Geliefden, wat voor vreugde is er? Lijden, het lijden tot de dood, het lijden van de Zoon van God, een lijden dat door God Zelf was aangesteld om het overgedragen offer te zijn en een lijden dat geheel en al af en perfect is! Laat ons naar het teken kijken en laat vanaf nu voor altijd onze harten vrolijk in ons zijn. Ooit gaf een van onze koningen een ring aan zijn geliefde, en hij zei: “Ik weet dat morgen tijdens de kerkvergadering een aanklacht van ketterij tegen je zal worden ingébracht. Maar als je binnenkomt en hen beantwoordt, hoef je niet bang te zijn. Als je jezelf in het nauw gedreven voelt, hoef je niet verder te gaan, laat hen de ring zien en zij zullen stoppen.” Zo is het ook met ons: de Heere heeft ons het dierbare bloed van Christus gegeven om als een diamanten ring te zijn om onze vinger. Nu weten we daardoor hoever ons geweten mag gaan en hoever de beschuldigingen van de satan mogen gaan.

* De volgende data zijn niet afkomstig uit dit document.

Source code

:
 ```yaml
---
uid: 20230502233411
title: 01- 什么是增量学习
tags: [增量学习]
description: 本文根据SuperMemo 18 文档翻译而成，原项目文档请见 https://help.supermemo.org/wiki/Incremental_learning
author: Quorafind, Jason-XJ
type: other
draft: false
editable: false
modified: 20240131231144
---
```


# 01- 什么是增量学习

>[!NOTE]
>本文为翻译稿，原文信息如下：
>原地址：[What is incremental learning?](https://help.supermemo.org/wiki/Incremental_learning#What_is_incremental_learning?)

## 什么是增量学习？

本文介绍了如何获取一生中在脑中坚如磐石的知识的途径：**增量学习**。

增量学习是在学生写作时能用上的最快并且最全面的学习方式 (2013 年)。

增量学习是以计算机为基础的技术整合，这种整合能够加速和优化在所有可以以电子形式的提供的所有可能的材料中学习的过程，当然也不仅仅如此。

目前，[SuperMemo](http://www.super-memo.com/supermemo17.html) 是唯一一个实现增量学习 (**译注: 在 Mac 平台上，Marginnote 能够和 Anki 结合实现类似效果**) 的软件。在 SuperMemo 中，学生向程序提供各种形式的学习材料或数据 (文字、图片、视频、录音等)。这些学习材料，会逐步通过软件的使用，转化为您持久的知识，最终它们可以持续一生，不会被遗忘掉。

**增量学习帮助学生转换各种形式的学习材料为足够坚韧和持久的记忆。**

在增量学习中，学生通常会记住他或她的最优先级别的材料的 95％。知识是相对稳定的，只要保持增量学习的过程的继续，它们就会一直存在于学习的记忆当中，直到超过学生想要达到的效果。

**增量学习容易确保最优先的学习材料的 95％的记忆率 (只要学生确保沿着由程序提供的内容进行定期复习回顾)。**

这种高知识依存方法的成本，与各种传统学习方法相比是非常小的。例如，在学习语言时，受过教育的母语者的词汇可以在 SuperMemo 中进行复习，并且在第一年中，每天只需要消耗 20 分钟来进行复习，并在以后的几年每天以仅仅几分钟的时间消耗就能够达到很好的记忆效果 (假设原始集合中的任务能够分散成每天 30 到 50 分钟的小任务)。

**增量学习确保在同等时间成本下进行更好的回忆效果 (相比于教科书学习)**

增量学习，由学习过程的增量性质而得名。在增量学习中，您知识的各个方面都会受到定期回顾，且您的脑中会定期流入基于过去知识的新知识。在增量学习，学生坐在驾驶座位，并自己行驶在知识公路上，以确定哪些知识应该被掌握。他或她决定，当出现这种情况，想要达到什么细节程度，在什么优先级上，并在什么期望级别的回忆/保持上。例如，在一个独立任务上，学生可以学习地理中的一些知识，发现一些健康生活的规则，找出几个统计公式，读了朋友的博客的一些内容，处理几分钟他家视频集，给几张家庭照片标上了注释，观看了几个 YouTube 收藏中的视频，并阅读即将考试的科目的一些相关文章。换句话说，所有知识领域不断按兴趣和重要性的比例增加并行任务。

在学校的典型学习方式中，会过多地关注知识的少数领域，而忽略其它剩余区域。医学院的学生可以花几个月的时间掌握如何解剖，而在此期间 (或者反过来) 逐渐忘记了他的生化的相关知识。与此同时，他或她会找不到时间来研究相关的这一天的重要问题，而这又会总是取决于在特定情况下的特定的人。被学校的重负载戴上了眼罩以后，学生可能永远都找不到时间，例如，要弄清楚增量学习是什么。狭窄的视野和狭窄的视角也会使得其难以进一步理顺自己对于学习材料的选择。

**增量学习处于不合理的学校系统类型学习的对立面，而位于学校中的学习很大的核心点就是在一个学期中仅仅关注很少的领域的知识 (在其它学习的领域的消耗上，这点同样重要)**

Het enige wat we te hoeven laten zien is het teken, en verdere beschuldigingen worden gestaakt. “Hij die in Hem gelooft, is niet verdoemd”, en kan het ook niet worden. God kan en wil niet terugkomen op Zijn belofte, het bloed is de waarachtige verzekering van de veiligheid van alle heiligen.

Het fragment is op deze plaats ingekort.